In an interview with CNN over the holiday weekend, senior White House economic adviser Kevin Hassett said that the nation’s “human capital stock is ready to get back to work” after the country ground to a halt in an effort to stop the spread of the coronavirus. Hassett didn’t note that large portions of the human capital stock never stopped working — because they couldn’t afford to — while those with financial capital have reaped the benefits of their wealth and the federal response as the death toll in the United States ticked near 100,000.
As grocery store employees and frontline health care workers succumb to the virus, a study by the Institute for Policy Studies found that American billionaires saw their wealth increase by nearly half a trillion dollars over two months as the virus took hold in the country. One part of the coronavirus relief package passed by Congress was a tax code change that resulted in savings predominantly going to those who earn $1 million or more. The New York Times reported that billions in bailout money meant for struggling health care providers went to large hospital chains with substantial financial reserves. Banks earned $10 billion in fees administering the small-business relief loans while giving their favored clients what amounted to concierge service to get to the front of the line for bailout funding.
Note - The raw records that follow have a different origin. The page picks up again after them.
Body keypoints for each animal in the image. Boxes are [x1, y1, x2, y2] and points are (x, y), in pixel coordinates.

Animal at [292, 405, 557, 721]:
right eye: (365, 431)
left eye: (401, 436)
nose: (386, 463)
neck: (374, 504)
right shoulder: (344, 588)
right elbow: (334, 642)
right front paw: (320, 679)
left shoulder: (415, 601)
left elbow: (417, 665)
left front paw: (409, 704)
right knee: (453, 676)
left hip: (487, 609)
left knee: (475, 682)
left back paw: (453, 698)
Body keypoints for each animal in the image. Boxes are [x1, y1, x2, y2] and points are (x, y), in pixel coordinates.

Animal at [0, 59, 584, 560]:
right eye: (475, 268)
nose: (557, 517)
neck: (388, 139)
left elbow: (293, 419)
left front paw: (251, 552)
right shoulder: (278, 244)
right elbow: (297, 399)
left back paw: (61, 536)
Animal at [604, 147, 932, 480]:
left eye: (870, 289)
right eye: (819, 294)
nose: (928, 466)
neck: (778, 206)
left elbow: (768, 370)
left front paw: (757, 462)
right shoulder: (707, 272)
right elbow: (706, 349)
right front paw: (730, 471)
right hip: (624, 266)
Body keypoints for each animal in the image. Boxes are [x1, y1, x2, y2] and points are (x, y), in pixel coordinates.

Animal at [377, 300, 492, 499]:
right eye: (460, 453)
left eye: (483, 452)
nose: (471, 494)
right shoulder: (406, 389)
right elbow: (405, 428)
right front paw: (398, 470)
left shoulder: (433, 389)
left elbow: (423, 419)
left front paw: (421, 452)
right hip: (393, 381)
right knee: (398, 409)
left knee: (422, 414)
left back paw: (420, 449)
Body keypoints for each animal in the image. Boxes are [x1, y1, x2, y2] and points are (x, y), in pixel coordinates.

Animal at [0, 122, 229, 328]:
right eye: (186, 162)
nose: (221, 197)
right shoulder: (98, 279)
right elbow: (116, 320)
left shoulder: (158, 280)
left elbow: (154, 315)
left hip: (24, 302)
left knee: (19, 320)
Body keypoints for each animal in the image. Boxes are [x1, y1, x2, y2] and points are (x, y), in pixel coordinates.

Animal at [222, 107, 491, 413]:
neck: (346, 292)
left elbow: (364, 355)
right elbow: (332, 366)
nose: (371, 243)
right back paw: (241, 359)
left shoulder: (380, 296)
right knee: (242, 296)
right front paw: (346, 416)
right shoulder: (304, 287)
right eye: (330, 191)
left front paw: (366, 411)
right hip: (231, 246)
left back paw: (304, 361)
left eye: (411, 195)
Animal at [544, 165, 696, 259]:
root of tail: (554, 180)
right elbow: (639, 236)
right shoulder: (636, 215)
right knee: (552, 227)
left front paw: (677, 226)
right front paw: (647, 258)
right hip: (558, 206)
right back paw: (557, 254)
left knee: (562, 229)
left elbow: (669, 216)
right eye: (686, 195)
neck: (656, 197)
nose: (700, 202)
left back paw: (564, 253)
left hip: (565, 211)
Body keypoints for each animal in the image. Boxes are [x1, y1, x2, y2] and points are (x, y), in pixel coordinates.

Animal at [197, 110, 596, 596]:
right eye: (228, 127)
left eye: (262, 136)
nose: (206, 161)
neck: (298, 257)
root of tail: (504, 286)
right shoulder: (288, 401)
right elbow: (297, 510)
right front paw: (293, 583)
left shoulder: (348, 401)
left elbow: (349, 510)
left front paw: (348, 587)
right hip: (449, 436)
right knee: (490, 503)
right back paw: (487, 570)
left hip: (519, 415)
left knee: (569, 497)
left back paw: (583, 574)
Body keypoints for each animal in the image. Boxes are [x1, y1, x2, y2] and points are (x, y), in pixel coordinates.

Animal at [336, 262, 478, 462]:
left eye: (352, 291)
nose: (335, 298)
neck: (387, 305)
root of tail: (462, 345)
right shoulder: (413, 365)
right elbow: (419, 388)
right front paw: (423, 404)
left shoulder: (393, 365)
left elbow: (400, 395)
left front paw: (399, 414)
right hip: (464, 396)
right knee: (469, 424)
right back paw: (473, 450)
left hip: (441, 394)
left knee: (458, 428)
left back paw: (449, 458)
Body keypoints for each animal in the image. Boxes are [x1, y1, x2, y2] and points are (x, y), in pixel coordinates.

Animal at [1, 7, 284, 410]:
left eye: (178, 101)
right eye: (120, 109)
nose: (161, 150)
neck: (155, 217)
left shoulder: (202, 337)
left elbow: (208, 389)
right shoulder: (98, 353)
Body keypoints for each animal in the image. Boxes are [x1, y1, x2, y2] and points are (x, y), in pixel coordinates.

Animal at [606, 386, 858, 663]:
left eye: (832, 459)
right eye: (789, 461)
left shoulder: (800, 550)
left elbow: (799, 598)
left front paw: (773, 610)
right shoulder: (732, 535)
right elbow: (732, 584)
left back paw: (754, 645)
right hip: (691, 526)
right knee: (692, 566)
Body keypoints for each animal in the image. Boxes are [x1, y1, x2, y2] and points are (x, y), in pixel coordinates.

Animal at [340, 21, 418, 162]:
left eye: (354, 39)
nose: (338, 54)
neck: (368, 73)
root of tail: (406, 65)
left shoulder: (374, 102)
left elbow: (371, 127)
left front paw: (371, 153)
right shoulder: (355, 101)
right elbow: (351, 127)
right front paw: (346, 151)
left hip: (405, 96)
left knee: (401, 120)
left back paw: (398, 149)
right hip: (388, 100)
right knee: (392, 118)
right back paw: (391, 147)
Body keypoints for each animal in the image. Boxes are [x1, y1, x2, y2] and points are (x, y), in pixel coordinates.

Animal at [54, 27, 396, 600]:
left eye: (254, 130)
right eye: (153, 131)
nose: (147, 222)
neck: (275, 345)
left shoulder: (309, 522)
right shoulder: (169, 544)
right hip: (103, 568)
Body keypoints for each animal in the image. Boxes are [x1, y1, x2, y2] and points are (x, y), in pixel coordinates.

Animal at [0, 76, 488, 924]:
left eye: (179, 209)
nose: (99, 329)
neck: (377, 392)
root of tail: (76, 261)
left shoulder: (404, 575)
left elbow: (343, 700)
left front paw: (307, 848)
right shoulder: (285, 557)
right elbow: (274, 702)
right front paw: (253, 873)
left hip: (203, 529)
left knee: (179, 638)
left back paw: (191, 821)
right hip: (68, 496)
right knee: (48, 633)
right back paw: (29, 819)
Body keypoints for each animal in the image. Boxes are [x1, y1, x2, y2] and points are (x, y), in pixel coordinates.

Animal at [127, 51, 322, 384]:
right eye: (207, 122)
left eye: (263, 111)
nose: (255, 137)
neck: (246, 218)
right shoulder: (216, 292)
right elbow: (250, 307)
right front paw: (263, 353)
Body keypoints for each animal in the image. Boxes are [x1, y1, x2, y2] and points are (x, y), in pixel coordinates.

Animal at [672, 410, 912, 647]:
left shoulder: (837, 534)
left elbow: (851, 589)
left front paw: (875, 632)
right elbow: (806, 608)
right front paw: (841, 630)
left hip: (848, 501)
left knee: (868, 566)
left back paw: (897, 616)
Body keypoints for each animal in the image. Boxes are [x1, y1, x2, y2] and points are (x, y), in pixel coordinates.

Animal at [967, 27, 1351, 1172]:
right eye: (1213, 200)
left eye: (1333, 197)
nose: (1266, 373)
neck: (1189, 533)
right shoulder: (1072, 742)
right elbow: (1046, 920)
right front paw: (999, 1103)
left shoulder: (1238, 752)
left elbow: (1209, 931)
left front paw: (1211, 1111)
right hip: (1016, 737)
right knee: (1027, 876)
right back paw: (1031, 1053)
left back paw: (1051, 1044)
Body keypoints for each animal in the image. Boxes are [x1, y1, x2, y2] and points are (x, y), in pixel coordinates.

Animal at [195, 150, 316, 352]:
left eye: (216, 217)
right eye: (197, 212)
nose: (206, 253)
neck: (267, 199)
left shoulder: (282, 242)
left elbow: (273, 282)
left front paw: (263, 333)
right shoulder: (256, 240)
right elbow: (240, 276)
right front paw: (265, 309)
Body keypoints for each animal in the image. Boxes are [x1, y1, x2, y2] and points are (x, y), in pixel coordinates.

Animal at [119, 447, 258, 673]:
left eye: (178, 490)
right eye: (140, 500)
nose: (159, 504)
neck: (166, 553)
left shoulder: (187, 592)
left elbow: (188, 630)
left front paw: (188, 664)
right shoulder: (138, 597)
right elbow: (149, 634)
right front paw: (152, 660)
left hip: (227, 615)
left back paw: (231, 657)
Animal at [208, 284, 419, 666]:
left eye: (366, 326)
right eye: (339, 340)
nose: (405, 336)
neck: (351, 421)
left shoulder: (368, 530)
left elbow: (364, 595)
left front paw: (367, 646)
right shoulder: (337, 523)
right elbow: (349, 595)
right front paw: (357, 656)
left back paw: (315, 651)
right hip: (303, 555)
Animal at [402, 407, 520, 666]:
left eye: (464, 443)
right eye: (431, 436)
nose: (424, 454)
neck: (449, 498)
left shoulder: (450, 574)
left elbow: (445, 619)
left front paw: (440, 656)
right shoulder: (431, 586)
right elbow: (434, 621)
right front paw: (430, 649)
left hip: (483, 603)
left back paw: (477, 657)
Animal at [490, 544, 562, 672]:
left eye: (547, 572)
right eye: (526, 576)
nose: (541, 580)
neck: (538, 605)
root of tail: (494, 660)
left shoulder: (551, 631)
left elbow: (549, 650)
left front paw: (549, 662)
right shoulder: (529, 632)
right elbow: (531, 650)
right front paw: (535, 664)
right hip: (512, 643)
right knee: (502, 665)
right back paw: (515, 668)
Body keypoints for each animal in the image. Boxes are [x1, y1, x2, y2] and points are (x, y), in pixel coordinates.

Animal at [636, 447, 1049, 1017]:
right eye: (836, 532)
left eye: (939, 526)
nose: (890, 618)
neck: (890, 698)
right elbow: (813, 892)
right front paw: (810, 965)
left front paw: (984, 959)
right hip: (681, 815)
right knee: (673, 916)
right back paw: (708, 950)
While stock prices have been climbing back from their lows, Goldman Sachs is now estimating that the unemployment rate could exceed 25 percent this year, while a separate report estimates that between 25 million and 43 million people could lose their health insurance during the pandemic. A survey released last week by the U.S. Census Bureau found more than 10 percent of households saying they were unable to afford their grocery bills, while almost a quarter of respondents said they would have difficulty paying for their housing for June. Last month Los Angeles County said that residents of poorer areas were three times more likely to die of the virus.
But the wealthy are not without their own problems. Last week Bloomberg published an article with the headline “Quandary for High Flyers: How to Travel Safely to Your Yacht.”
“It’s a modern quandary for the ultra-wealthy: a yacht awaits at harbor, but how to safely reach it without risking exposure to the germ-ridden masses?” asks the story, before revealing that if you can get your boat to Malta, an island in the Mediterranean off the coast of Italy, VistaJet will fly you there on a sanitized plane. As an added inducement, Malta “levies zero taxes on income or capital gains earned outside Malta and there’s no estate tax,” so it’s a great spot to buy a second citizenship as long as you can afford the $1.3 million price tag on your new passport.
Many of the yachtless wealthy fled to their second homes. An analysis of smartphone data found that the richest neighborhoods of New York City were abandoned as their residents left town, a sharp contrast to the city’s working-class neighborhoods that were hit the hardest by the virus. Martha’s Vineyard and Nantucket, islands off the coast of Massachusetts, saw an influx of private jets as the crisis surged. Other wealthy Americans, including many on the West Coast, retreated to New Zealand.
“We’re seeing people that never flew private before flying private,” said Jerod Davis, owner of a private jet charter company, even before many of the lockdowns went into effect. “There’s a lot of people in the country that have the means to fly private. It is expensive, but I think we’re getting a newer clientele into the market. And it’s addictive. Once you fly private and you see how efficient it is, a lot of people don’t go back. So that’s another reason why this could actually help our business.”
“There is a way that these crises fall with a different weight on people based on social class,” said Kim Phillips-Fein, a history professor at New York University. “Even though there’s a strong rhetoric of ‘We’re all in it together,’ that’s not really the case.”
Real estate brokers in the Hamptons, one of the getaways for New York’s wealthy, told New York magazine that demand was soaring. “I just had an eight-bedroom house on the waterfront,” said Laura White, a real estate agent, “never rented before. A renter wanted $200,000 for eight weeks. The landlord came back and said, ‘How about $750,000?’ I told my client and he said, ‘Fine. We’re on our way out.’”
Some wealthy are choosing to stay closer to home, as interest in personal bunkers also rose with the threats of the virus.
“Movie theaters are common” amenities in custom-built shelters, said Gary Lynch, general manager of Texas-based Rising S Bunkers. “We built one in California that has a shooting range, swimming pool and bowling alley.”
Prices for Lynch’s bunkers range from $39,500 (8 by 12 feet with a bunk bed, air filtration system, kitchen counter and toilet) to $8.35 million (containing a gym, sauna, swimming pool, hot tub, billiards room, greenhouse and garage).